Instructions to follow:
Produce a faithful copy of every record below, without the pictures.
/---
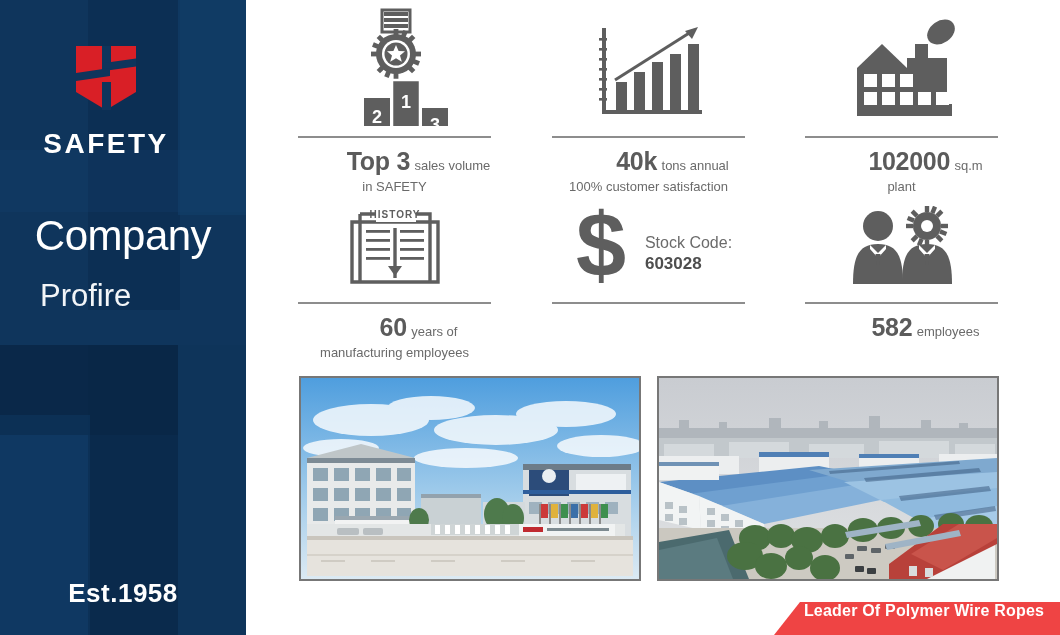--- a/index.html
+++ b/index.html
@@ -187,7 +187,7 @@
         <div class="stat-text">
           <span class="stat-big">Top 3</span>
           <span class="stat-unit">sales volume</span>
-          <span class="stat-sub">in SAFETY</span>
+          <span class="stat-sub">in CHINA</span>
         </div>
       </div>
\---
Task answer:
--- a/index.html
+++ b/index.html
@@ -187,7 +187,7 @@
         <div class="stat-text">
           <span class="stat-big">Top 3</span>
           <span class="stat-unit">sales volume</span>
-          <span class="stat-sub">in SAFETY</span>
+          <span class="stat-sub">in CHINA</span>
         </div>
       </div>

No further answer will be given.